By TIM MURPHY
Published: August 3, 2011
THE art-fashion crowd struck a cool pose at the opening party for “On Shuffle,” an indie rock-themed show at the Lehmann Maupin Gallery in Chelsea. Kim Gordon of Sonic Youth nonchalantly stepped around her installation, a circle of glitter on the floor. Cecilia Dean, a founder of the avant-garde fashion bible Visionaire, sailed in wearing a black Margiela jersey.
Roger Kisby/Getty Images
Amid the swans nervously clutching a glass of white wine was the show’s unlikeliest darling, a black Southern-inflected, gender-bending, genre-defying video-and-performance artist named Kalup Linzy. Instead of the bad wigs or skimpy dresses that his characters are known for, Mr. Linzy looked positively demure in a beige henley T-shirt and sneakers. The only sparkle was a pair of diamond stud earrings.
“I bought these on clearance at a department store in Union Square,” Mr. Linzy, 34, said in his deep drawl, as his 10-minute video, “L’il Myron’s Trade,” played in a continuous loop. “I can’t remember the name. A basement? Feline’s?”
It was hard to know if Mr. Linzy was in on the joke, which could also describe the art world’s amusement with his work. His raunchy and humorous videos, low-budget affairs that have found their way to MoMA’s permanent collection, are inspired by daytime soap operas.
The characters, many played by Mr. Linzy, are typically women or drag chanteuses who lust for sex and fame as openly as they call Grandma. With names like Taiwan, Patience and Labisha, they are his alter egos, portraying a child of rural Florida or an anxious art-world striver of New York.
“He’s a multifaceted artist who’s become a recognizable figure on the contemporary New York art scene in only a few years,” said Klaus Biesenbach, the director of MoMA PS1 in Queens, which has given Mr.
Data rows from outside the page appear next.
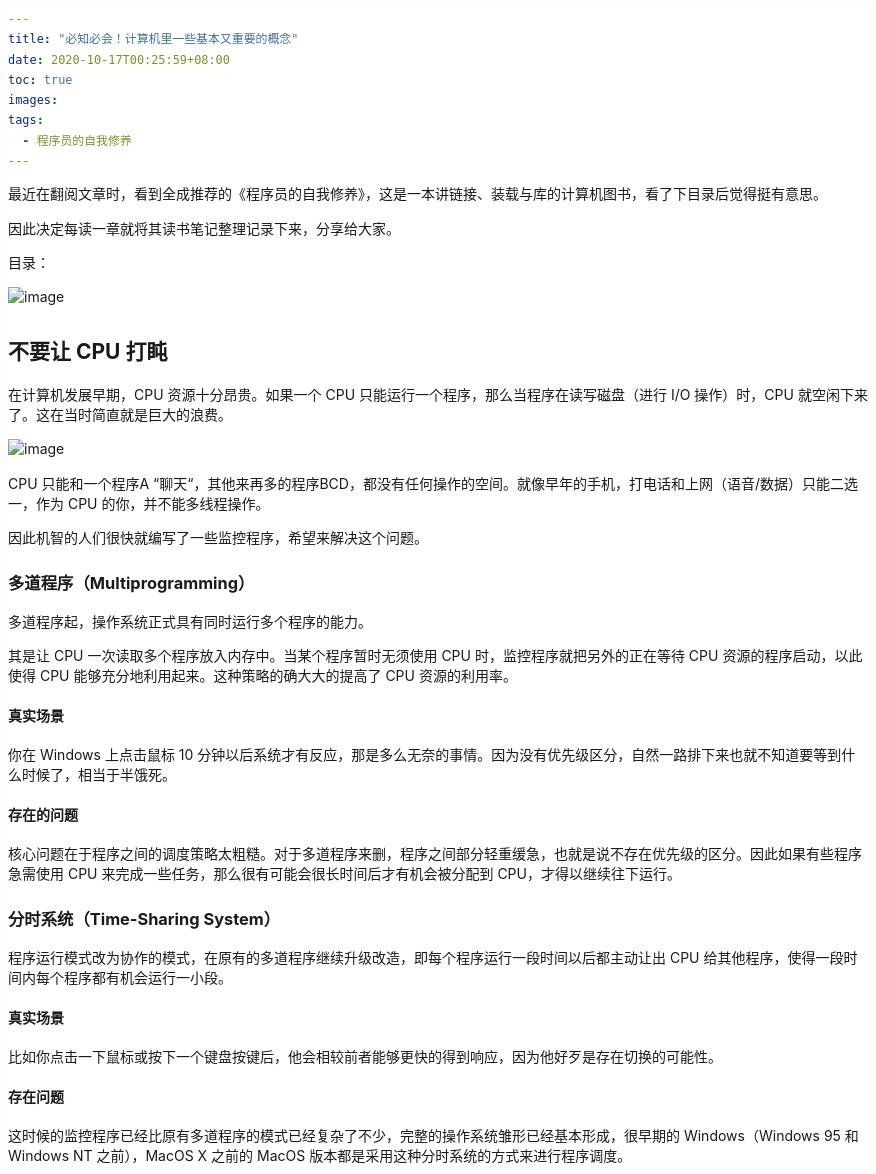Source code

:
 ```yaml
---
title: "必知必会！计算机里一些基本又重要的概念"
date: 2020-10-17T00:25:59+08:00
toc: true
images:
tags: 
  - 程序员的自我修养
---
```


最近在翻阅文章时，看到全成推荐的《程序员的自我修养》，这是一本讲链接、装载与库的计算机图书，看了下目录后觉得挺有意思。

因此决定每读一章就将其读书笔记整理记录下来，分享给大家。

目录：

![image](https://image.eddycjy.com/bf202dccad8c3f8efb3726854b72e850.jpg)

## 不要让 CPU 打盹

在计算机发展早期，CPU 资源十分昂贵。如果一个 CPU 只能运行一个程序，那么当程序在读写磁盘（进行 I/O 操作）时，CPU 就空闲下来了。这在当时简直就是巨大的浪费。

![image](https://image.eddycjy.com/df419c04c95fc7d58cc6f6f34a2fb7fd.jpeg)

CPU 只能和一个程序A “聊天“，其他来再多的程序BCD，都没有任何操作的空间。就像早年的手机，打电话和上网（语音/数据）只能二选一，作为 CPU 的你，并不能多线程操作。

因此机智的人们很快就编写了一些监控程序，希望来解决这个问题。

### 多道程序（Multiprogramming）

多道程序起，操作系统正式具有同时运行多个程序的能力。

其是让 CPU 一次读取多个程序放入内存中。当某个程序暂时无须使用 CPU 时，监控程序就把另外的正在等待 CPU 资源的程序启动，以此使得 CPU 能够充分地利用起来。这种策略的确大大的提高了 CPU 资源的利用率。

#### 真实场景

你在 Windows 上点击鼠标 10 分钟以后系统才有反应，那是多么无奈的事情。因为没有优先级区分，自然一路排下来也就不知道要等到什么时候了，相当于半饿死。

#### 存在的问题

核心问题在于程序之间的调度策略太粗糙。对于多道程序来删，程序之间部分轻重缓急，也就是说不存在优先级的区分。因此如果有些程序急需使用 CPU 来完成一些任务，那么很有可能会很长时间后才有机会被分配到 CPU，才得以继续往下运行。

### 分时系统（Time-Sharing System）

程序运行模式改为协作的模式，在原有的多道程序继续升级改造，即每个程序运行一段时间以后都主动让出 CPU 给其他程序，使得一段时间内每个程序都有机会运行一小段。

#### 真实场景

比如你点击一下鼠标或按下一个键盘按键后，他会相较前者能够更快的得到响应，因为他好歹是存在切换的可能性。

#### 存在问题

这时候的监控程序已经比原有多道程序的模式已经复杂了不少，完整的操作系统雏形已经基本形成，很早期的 Windows（Windows 95 和 Windows NT 之前），MacOS X 之前的 MacOS 版本都是采用这种分时系统的方式来进行程序调度。
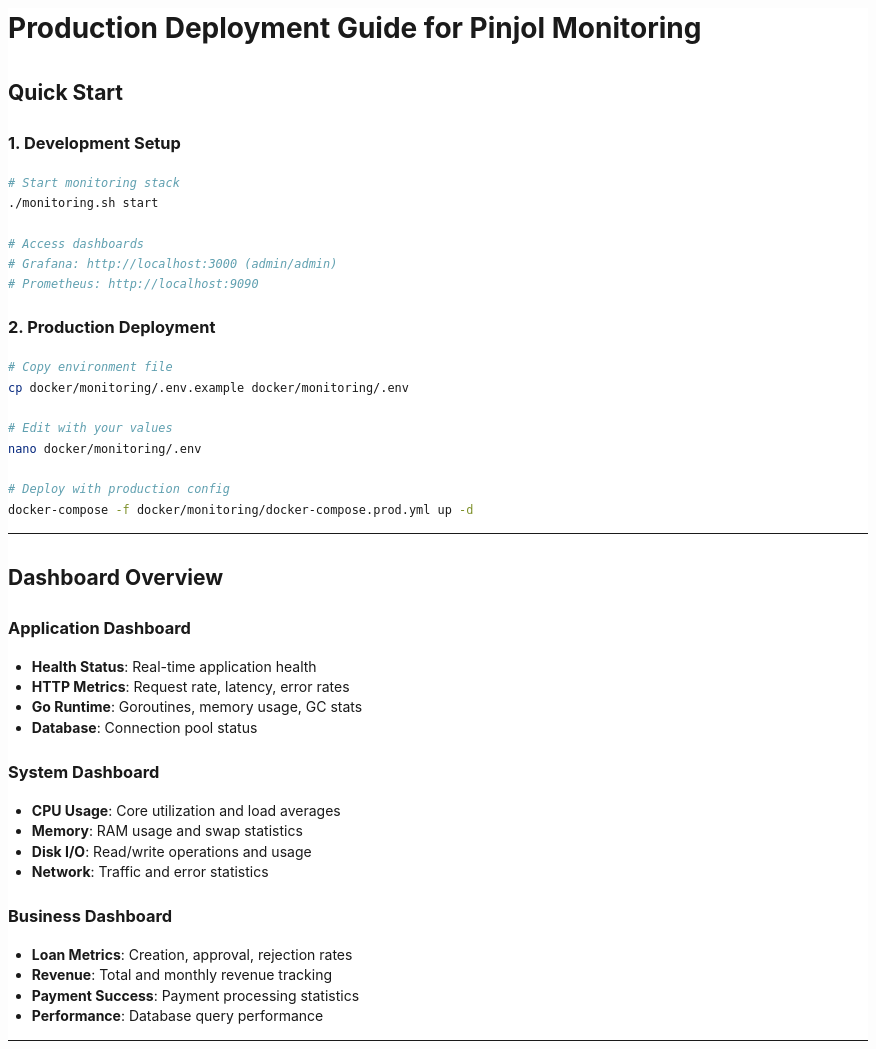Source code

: # Production Deployment Guide for Pinjol Monitoring

## **Quick Start**

### **1. Development Setup**
```bash
# Start monitoring stack
./monitoring.sh start

# Access dashboards
# Grafana: http://localhost:3000 (admin/admin)
# Prometheus: http://localhost:9090
```

### **2. Production Deployment**
```bash
# Copy environment file
cp docker/monitoring/.env.example docker/monitoring/.env

# Edit with your values
nano docker/monitoring/.env

# Deploy with production config
docker-compose -f docker/monitoring/docker-compose.prod.yml up -d
```

---

## **Dashboard Overview**

### **Application Dashboard**
- **Health Status**: Real-time application health
- **HTTP Metrics**: Request rate, latency, error rates
- **Go Runtime**: Goroutines, memory usage, GC stats
- **Database**: Connection pool status

### **System Dashboard**
- **CPU Usage**: Core utilization and load averages
- **Memory**: RAM usage and swap statistics
- **Disk I/O**: Read/write operations and usage
- **Network**: Traffic and error statistics

### **Business Dashboard**
- **Loan Metrics**: Creation, approval, rejection rates
- **Revenue**: Total and monthly revenue tracking
- **Payment Success**: Payment processing statistics
- **Performance**: Database query performance

---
Linzy studio space and, last year, included his work in the influential Greater New York show. “He crosses between visual arts, performance, directing, acting and music.”
Mr. Linzy first caught the art world’s attention in 2005 as the breakout artist of two shows, one at the Studio Museum in Harlem, the other at Taxter & Spengemann, a Chelsea gallery. “A star is born,” wrote Holland Cotter, an art critic for The New York Times. “His name is Kalup Linzy.”
As his fame rose, so did the company he kept. Chloƫ Sevigny and Liya Kebede, the Ethiopian model, have appeared in his videos. Diane Von Furstenberg and Proenza Schouler have made dresses specifically for his performances. But his best-known and most complex collaboration has been with the culturally promiscuous heartthrob James Franco.
The two met in 2009 at Art Basel Miami Beach, at a party honoring Mr. Biesenbach. Mr. Linzy was performing there as Taiwan, the melancholy drag chanteuse, singing torch songs with a Billie Holiday-like flower behind one ear. Mr. Franco was impressed and asked if he would appear on “General Hospital,” the soap on which Mr. Franco was playing a deranged artist known as Franco.
“I smiled and said O.K., but I didn’t really think it would happen,” Mr. Linzy said. Two months later, a childhood dream came true when he appeared on “General Hospital” as the club singer Kalup Ishmael, singing “Route 66.”
It was one of the oddest art pairings in recent memory. “It’s a hilarious collaboration,” said Hrag Vartanian, the editor of the art blog Hyperallergic. “I don’t know whether Franco is using Kalup for art world cred and vice-versa, in terms of Kalup getting pop culture cred.”
The incongruous duo performed live several times, including last year at the Rob Pruitt Art Awards at Webster Hall, in which they rapped “Chewing Gum,” an X-rated song that features variations on the line, “This ain’t no chewing gum.”
The collaboration took another twist last month when Mr. Linzy released an EP of dance-oriented songs, “Turn It Up,” with spoken-word contributions from Mr. Franco.
A soap-opera-obsessed artist in a haute-concept art world, Mr. Linzy has been described as the heir to artists and performers as diverse as Cindy Sherman, RuPaul and John Waters. His low-budget videos, which he not only stars in but also writes, directs and produces, feature seemingly simple narratives that slyly upend conventional notions about race, sexuality, class and art world pretensions.